◆ **SOURCE INFORMATION**:
◇ ◇ ◇

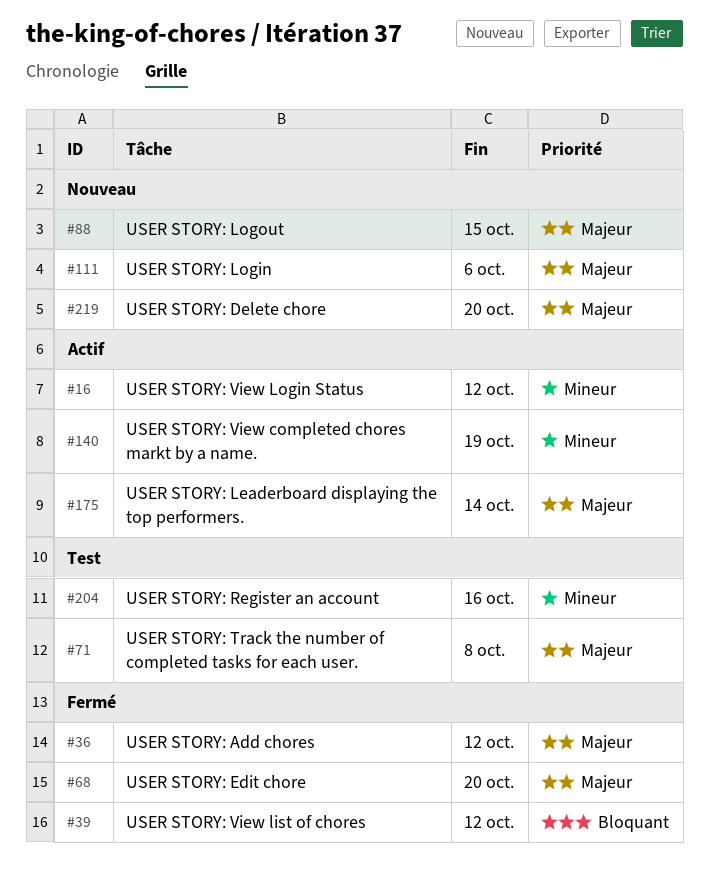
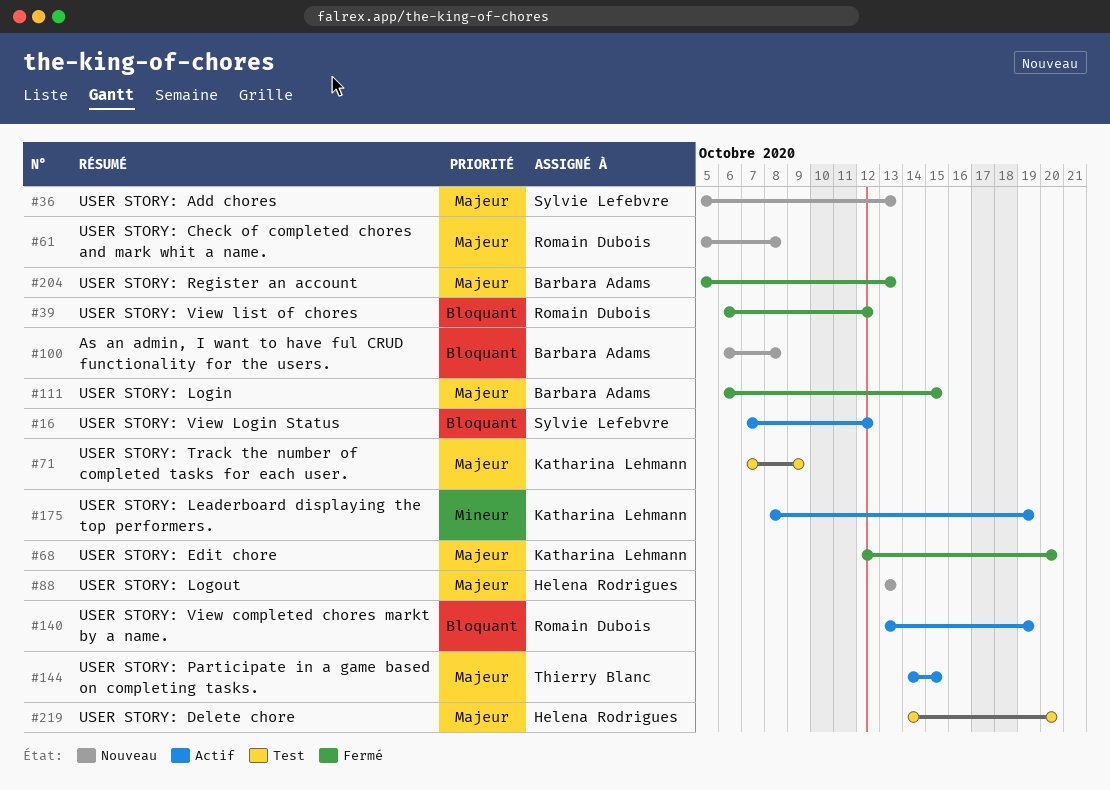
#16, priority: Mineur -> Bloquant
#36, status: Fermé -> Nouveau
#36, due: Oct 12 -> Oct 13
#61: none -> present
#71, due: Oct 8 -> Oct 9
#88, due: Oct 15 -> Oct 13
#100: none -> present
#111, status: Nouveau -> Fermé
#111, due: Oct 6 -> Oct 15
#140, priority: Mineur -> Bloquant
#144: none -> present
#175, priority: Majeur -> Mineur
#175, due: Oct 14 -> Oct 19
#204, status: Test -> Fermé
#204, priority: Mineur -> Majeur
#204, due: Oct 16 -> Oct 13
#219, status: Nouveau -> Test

◇ ◇ ◇

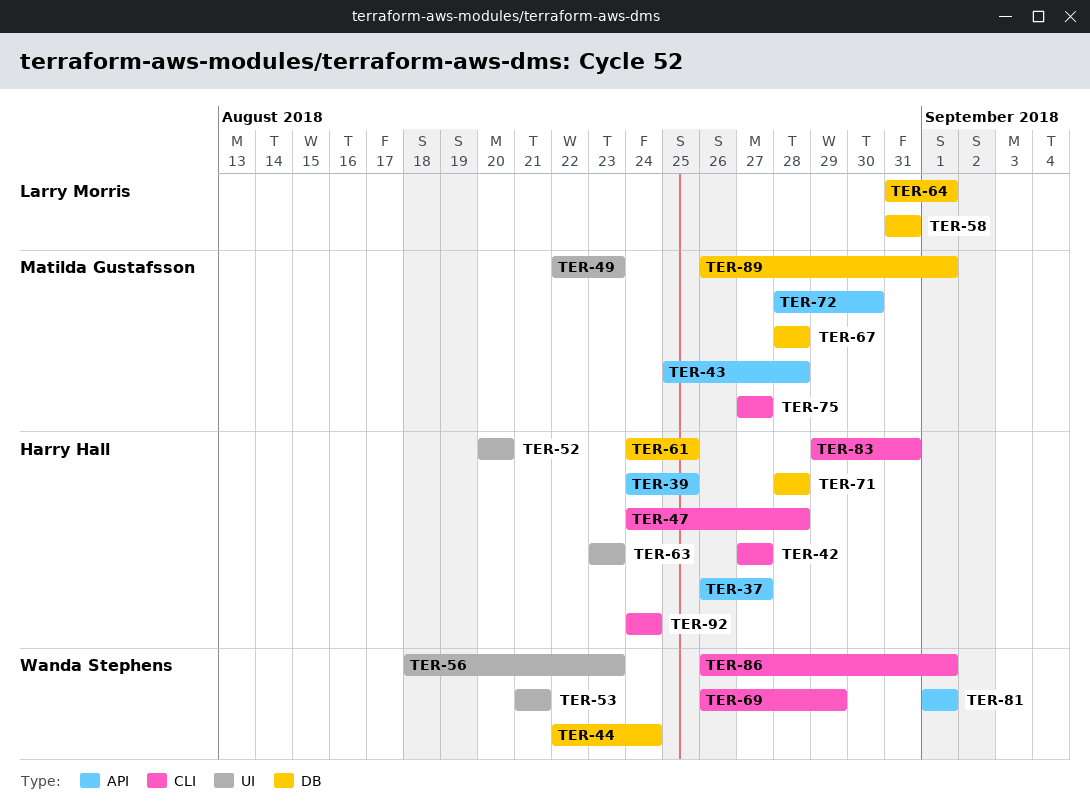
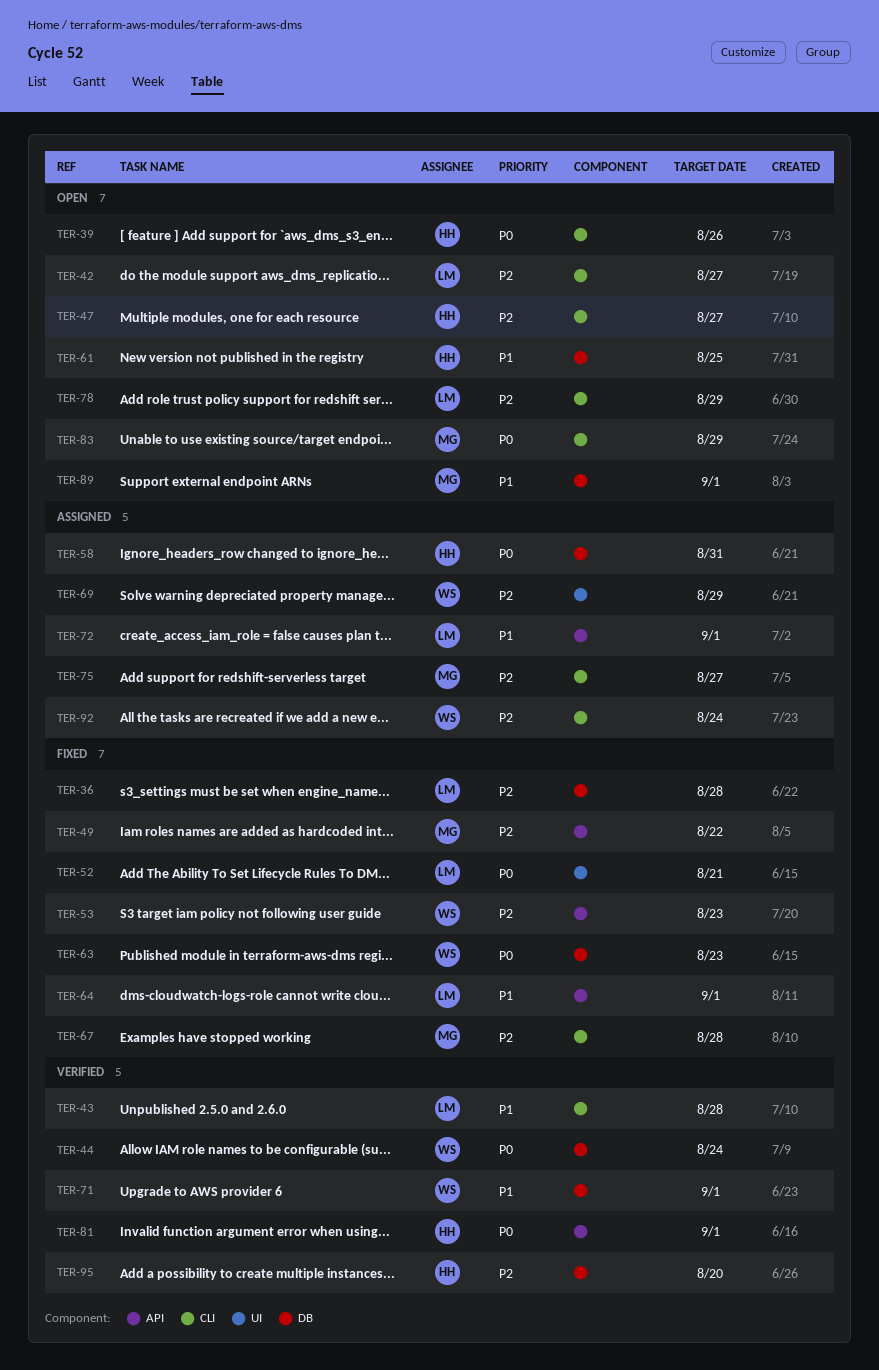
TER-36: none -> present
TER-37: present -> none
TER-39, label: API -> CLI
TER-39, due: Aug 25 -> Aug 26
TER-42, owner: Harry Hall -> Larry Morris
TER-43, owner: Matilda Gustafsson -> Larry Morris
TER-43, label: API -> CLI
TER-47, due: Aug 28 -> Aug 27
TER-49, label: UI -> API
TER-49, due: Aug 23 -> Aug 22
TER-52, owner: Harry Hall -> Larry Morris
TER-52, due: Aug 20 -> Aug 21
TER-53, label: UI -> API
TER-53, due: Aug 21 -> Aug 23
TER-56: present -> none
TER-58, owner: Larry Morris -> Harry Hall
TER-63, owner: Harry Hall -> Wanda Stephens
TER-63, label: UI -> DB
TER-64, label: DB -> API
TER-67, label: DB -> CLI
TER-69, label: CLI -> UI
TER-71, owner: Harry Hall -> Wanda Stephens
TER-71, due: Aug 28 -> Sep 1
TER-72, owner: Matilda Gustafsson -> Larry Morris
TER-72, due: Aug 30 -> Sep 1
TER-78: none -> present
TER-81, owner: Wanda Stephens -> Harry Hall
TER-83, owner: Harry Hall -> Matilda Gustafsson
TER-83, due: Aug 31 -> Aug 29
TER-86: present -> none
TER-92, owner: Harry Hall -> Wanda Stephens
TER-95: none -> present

◇ ◇ ◇

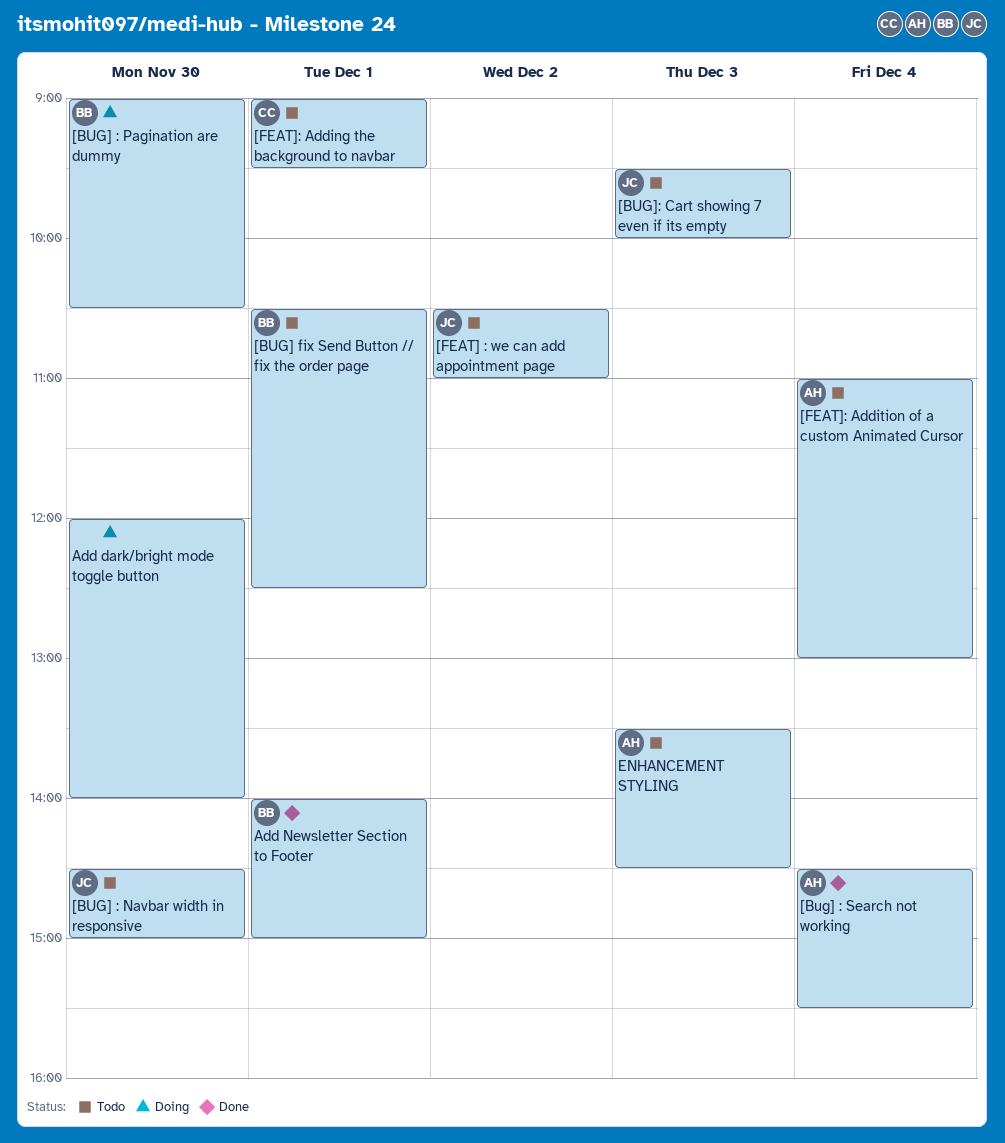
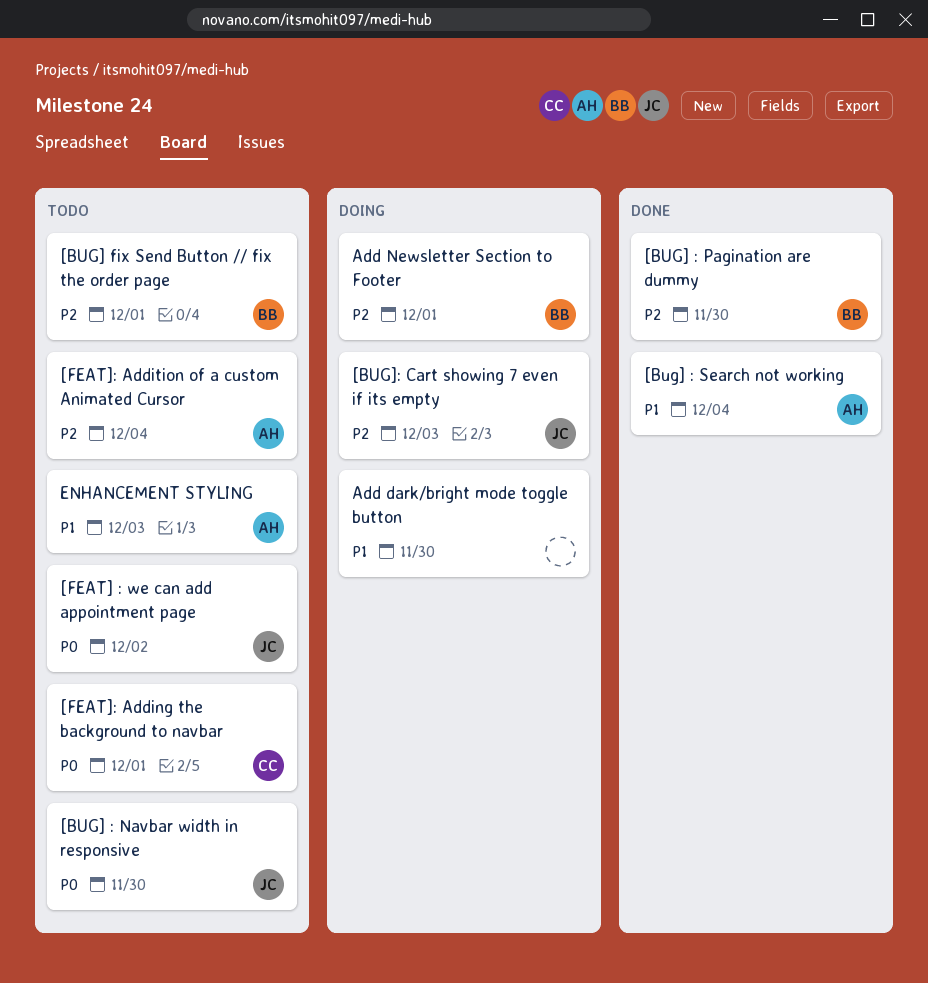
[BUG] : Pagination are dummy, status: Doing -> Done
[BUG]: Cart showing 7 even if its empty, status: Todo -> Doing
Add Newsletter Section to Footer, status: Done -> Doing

◇ ◇ ◇

◆ **DIRECTIVE**: From the records above, copy each line in which the string "Matilda" occurs.

◆ **YOUR SOLUTION**:
TER-43, owner: Matilda Gustafsson -> Larry Morris
TER-72, owner: Matilda Gustafsson -> Larry Morris
TER-83, owner: Harry Hall -> Matilda Gustafsson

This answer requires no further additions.